Avigdor Gal - Technion

Tutorial slides


Schema matching is the task of providing correspondences between concepts describing the meaning of data in various heterogeneous, distributed data sources. Schema matching is one of the basic operations required by the process of data and schema integration, and thus has a great effect on its outcomes, whether these involve targeted content delivery, view integration, database integration, query rewriting over heterogeneous sources, duplicate data elimination, or automatic streamlining of workflow activities that involve heterogeneous data sources.

Although schema matching research has been ongoing for over 25 years, only recently a realization has emerged that schema matchers are inherently uncertain. Since 2003, work on the uncertainty in schema matching has picked up, along with research on uncertainty in other areas of data management.

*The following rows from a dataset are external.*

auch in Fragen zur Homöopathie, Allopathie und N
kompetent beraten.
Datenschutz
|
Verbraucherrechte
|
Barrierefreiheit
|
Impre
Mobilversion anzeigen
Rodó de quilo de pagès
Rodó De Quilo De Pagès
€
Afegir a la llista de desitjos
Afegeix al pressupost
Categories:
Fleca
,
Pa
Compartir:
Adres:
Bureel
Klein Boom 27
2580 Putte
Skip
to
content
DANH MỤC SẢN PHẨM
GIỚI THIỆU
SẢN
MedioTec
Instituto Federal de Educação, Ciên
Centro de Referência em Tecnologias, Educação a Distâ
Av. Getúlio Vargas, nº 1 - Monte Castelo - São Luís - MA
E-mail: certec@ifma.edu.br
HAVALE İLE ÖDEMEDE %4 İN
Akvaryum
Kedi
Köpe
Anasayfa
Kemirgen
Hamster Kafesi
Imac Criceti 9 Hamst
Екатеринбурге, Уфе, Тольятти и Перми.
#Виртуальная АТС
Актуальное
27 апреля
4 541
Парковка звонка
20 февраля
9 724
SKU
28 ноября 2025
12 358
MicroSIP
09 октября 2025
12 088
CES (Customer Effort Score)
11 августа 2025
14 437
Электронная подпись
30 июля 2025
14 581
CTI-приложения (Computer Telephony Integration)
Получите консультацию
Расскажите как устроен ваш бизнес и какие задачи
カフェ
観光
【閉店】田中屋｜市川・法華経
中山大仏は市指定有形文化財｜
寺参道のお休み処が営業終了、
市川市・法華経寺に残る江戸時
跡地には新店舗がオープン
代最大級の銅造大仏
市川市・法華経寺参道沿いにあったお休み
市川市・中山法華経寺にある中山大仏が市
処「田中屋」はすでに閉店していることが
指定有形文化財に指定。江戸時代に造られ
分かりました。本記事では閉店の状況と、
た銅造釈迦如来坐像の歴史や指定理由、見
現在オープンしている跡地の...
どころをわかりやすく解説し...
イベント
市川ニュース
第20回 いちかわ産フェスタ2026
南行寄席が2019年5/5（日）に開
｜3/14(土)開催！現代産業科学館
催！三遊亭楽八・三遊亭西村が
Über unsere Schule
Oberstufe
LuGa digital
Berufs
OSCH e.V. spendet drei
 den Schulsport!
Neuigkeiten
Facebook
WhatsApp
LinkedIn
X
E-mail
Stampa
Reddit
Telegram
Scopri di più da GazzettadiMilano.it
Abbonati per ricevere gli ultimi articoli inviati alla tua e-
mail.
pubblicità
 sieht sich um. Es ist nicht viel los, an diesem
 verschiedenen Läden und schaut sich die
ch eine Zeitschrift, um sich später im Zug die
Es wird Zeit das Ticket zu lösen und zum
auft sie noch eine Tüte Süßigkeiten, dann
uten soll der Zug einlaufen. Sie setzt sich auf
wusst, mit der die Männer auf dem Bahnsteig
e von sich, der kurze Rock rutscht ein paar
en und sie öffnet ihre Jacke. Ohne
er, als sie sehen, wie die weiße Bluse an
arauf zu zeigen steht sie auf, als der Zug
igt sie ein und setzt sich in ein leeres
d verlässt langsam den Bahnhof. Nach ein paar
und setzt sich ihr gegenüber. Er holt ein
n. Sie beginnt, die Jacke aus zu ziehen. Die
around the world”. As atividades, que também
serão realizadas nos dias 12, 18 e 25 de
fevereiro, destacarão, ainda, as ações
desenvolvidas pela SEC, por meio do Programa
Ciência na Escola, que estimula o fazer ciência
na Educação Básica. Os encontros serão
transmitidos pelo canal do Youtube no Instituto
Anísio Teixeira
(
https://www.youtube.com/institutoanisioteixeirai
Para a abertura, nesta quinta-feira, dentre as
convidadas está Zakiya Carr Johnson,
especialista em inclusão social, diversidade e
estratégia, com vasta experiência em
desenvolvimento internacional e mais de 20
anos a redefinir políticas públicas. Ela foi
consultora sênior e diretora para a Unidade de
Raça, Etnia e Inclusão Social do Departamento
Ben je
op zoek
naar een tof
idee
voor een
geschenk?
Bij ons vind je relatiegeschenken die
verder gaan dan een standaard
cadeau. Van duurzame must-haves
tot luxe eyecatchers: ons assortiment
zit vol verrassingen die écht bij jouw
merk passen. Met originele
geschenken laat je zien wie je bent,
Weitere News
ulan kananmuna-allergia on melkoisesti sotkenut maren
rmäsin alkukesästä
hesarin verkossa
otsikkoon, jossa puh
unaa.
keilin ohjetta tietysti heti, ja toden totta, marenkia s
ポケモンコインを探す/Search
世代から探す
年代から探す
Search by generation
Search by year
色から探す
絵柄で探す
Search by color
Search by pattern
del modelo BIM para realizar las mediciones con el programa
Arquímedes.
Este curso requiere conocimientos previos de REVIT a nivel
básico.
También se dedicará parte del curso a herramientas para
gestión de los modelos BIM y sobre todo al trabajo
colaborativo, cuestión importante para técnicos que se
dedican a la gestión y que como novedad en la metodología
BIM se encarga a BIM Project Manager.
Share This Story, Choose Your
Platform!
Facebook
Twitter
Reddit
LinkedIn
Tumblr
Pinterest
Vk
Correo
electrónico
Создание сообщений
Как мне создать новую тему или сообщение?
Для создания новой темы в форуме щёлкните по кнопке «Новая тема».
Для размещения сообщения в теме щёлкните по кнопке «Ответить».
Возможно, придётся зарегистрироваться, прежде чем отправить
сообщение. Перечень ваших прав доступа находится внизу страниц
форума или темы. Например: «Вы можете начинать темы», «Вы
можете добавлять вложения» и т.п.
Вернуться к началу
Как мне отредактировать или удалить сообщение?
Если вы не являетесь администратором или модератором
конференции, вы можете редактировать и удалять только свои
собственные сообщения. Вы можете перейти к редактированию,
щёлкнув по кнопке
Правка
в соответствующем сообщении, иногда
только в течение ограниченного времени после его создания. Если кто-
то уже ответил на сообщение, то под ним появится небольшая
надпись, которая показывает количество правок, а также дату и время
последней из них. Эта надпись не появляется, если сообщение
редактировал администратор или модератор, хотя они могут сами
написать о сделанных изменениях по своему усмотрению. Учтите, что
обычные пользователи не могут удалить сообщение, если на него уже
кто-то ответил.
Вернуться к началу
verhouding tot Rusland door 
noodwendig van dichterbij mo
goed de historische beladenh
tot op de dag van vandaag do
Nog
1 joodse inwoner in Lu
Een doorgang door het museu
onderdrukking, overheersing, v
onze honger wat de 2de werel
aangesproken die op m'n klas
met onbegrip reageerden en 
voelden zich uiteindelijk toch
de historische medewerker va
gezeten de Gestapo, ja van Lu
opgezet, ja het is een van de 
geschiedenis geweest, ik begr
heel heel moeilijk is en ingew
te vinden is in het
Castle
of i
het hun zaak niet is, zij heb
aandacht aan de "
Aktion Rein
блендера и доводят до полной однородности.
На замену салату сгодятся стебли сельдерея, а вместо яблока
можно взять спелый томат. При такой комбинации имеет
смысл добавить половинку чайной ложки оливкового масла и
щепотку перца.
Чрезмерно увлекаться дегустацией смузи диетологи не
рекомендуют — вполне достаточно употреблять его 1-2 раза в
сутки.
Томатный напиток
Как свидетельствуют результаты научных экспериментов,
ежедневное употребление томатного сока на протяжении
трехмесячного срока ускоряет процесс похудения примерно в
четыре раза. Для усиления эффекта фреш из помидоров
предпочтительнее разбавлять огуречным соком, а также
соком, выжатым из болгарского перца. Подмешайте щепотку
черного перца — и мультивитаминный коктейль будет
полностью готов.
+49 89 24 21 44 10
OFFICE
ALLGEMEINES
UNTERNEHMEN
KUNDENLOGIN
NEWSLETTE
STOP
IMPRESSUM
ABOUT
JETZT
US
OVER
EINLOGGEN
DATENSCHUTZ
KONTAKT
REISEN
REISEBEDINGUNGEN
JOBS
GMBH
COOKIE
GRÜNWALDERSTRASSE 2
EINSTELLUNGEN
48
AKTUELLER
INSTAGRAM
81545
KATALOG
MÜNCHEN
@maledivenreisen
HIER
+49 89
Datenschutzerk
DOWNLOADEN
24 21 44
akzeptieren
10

This tutorial presents various aspects of uncertainty in schema matching within a single unified framework. We introduce basic formulations of uncertainty and provide several alternative representations of schema matching uncertainty. Then, we cover two common methods that have been proposed to deal with uncertainty in schema matching, namely ensembles and top-K matchings, and analyze them in this context. We conclude with a set of real-world applications and in particular, the use of uncertain schema matching in NisB, a European project that is aimed at harnessing an evolving Wisdom of the Network to dynamically connect businesses to attain common business goals.




Avigdor Gal - Technion

Avigdor Gal is an Associate professor at the Technion -- Israel Institute of Technology. He has published more than 95 papers in journals (e.g. Journal of the ACM (JACM), ACM Transactions on Database Systems (TODS), IEEE Transactions on Knowledge and Data Engineering (TKDE), ACM Transactions on Internet Technology (TOIT), and the VLDB Journal), books (Schema Matching and Mapping) and conferences (CIKM, ICDE, ER, CoopIS, BPM) on the topics of data integration, temporal databases, information systems architectures, and active databases. Avigdor Gal is the author of the book Uncertain schema Matching, part of Synthesis Lectures on Data Management (March 2011).